Reproduce the entries below with every instance of "Samyukta Karnataka" switched to "SK News", leaving everything else unchanged.

[Collected data]
....

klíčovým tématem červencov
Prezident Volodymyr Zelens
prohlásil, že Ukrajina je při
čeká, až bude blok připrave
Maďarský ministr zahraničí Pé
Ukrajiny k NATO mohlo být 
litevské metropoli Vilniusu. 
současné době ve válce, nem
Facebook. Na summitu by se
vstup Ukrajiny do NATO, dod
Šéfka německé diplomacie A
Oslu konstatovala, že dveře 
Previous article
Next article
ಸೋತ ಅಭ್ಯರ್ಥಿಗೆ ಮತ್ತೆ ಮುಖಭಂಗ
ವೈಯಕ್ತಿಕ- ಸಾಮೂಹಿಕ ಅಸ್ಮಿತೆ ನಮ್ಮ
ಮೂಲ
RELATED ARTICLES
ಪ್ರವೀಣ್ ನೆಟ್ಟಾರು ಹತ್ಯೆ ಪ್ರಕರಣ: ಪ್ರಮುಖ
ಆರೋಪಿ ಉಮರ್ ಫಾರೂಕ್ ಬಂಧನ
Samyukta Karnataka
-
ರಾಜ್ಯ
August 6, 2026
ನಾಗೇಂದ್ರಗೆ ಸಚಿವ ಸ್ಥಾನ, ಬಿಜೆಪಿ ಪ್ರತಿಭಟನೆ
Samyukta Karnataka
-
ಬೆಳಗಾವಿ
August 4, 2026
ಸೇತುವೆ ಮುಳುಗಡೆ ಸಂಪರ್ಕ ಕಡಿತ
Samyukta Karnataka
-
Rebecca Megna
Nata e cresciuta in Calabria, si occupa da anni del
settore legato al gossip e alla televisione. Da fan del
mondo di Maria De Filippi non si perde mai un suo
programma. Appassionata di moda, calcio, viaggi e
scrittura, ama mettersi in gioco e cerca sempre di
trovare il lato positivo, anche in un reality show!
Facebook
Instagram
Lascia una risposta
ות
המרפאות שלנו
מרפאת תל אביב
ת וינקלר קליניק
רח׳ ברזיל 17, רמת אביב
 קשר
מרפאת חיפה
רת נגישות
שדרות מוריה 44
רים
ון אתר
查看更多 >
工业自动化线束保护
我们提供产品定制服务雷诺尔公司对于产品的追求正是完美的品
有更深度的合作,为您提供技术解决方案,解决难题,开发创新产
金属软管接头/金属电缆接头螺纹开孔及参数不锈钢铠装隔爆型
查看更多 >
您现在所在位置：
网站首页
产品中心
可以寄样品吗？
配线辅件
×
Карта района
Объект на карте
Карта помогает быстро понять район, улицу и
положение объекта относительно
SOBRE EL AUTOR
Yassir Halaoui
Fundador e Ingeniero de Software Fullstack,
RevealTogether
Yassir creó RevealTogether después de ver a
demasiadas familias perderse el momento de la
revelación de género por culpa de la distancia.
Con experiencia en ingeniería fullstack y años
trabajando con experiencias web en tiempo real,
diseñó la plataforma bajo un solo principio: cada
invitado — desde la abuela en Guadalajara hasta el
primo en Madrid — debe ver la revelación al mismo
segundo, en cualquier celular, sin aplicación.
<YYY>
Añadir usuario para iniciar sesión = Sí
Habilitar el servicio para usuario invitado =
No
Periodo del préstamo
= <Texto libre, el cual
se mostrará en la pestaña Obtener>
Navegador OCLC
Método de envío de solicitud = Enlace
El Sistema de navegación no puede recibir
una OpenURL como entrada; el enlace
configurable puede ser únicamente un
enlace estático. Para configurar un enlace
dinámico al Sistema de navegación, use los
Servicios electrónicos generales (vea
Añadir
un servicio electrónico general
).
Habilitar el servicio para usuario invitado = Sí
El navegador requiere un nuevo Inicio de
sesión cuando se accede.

....

▶ **Final answer**
klíčovým tématem červencov
Prezident Volodymyr Zelens
prohlásil, že Ukrajina je při
čeká, až bude blok připrave
Maďarský ministr zahraničí Pé
Ukrajiny k NATO mohlo být 
litevské metropoli Vilniusu. 
současné době ve válce, nem
Facebook. Na summitu by se
vstup Ukrajiny do NATO, dod
Šéfka německé diplomacie A
Oslu konstatovala, že dveře 
Previous article
Next article
ಸೋತ ಅಭ್ಯರ್ಥಿಗೆ ಮತ್ತೆ ಮುಖಭಂಗ
ವೈಯಕ್ತಿಕ- ಸಾಮೂಹಿಕ ಅಸ್ಮಿತೆ ನಮ್ಮ
ಮೂಲ
RELATED ARTICLES
ಪ್ರವೀಣ್ ನೆಟ್ಟಾರು ಹತ್ಯೆ ಪ್ರಕರಣ: ಪ್ರಮುಖ
ಆರೋಪಿ ಉಮರ್ ಫಾರೂಕ್ ಬಂಧನ
SK News
-
ರಾಜ್ಯ
August 6, 2026
ನಾಗೇಂದ್ರಗೆ ಸಚಿವ ಸ್ಥಾನ, ಬಿಜೆಪಿ ಪ್ರತಿಭಟನೆ
SK News
-
ಬೆಳಗಾವಿ
August 4, 2026
ಸೇತುವೆ ಮುಳುಗಡೆ ಸಂಪರ್ಕ ಕಡಿತ
SK News
-
Rebecca Megna
Nata e cresciuta in Calabria, si occupa da anni del
settore legato al gossip e alla televisione. Da fan del
mondo di Maria De Filippi non si perde mai un suo
programma. Appassionata di moda, calcio, viaggi e
scrittura, ama mettersi in gioco e cerca sempre di
trovare il lato positivo, anche in un reality show!
Facebook
Instagram
Lascia una risposta
ות
המרפאות שלנו
מרפאת תל אביב
ת וינקלר קליניק
רח׳ ברזיל 17, רמת אביב
 קשר
מרפאת חיפה
רת נגישות
שדרות מוריה 44
רים
ון אתר
查看更多 >
工业自动化线束保护
我们提供产品定制服务雷诺尔公司对于产品的追求正是完美的品
有更深度的合作,为您提供技术解决方案,解决难题,开发创新产
金属软管接头/金属电缆接头螺纹开孔及参数不锈钢铠装隔爆型
查看更多 >
您现在所在位置：
网站首页
产品中心
可以寄样品吗？
配线辅件
×
Карта района
Объект на карте
Карта помогает быстро понять район, улицу и
положение объекта относительно
SOBRE EL AUTOR
Yassir Halaoui
Fundador e Ingeniero de Software Fullstack,
RevealTogether
Yassir creó RevealTogether después de ver a
demasiadas familias perderse el momento de la
revelación de género por culpa de la distancia.
Con experiencia en ingeniería fullstack y años
trabajando con experiencias web en tiempo real,
diseñó la plataforma bajo un solo principio: cada
invitado — desde la abuela en Guadalajara hasta el
primo en Madrid — debe ver la revelación al mismo
segundo, en cualquier celular, sin aplicación.
<YYY>
Añadir usuario para iniciar sesión = Sí
Habilitar el servicio para usuario invitado =
No
Periodo del préstamo
= <Texto libre, el cual
se mostrará en la pestaña Obtener>
Navegador OCLC
Método de envío de solicitud = Enlace
El Sistema de navegación no puede recibir
una OpenURL como entrada; el enlace
configurable puede ser únicamente un
enlace estático. Para configurar un enlace
dinámico al Sistema de navegación, use los
Servicios electrónicos generales (vea
Añadir
un servicio electrónico general
).
Habilitar el servicio para usuario invitado = Sí
El navegador requiere un nuevo Inicio de
sesión cuando se accede.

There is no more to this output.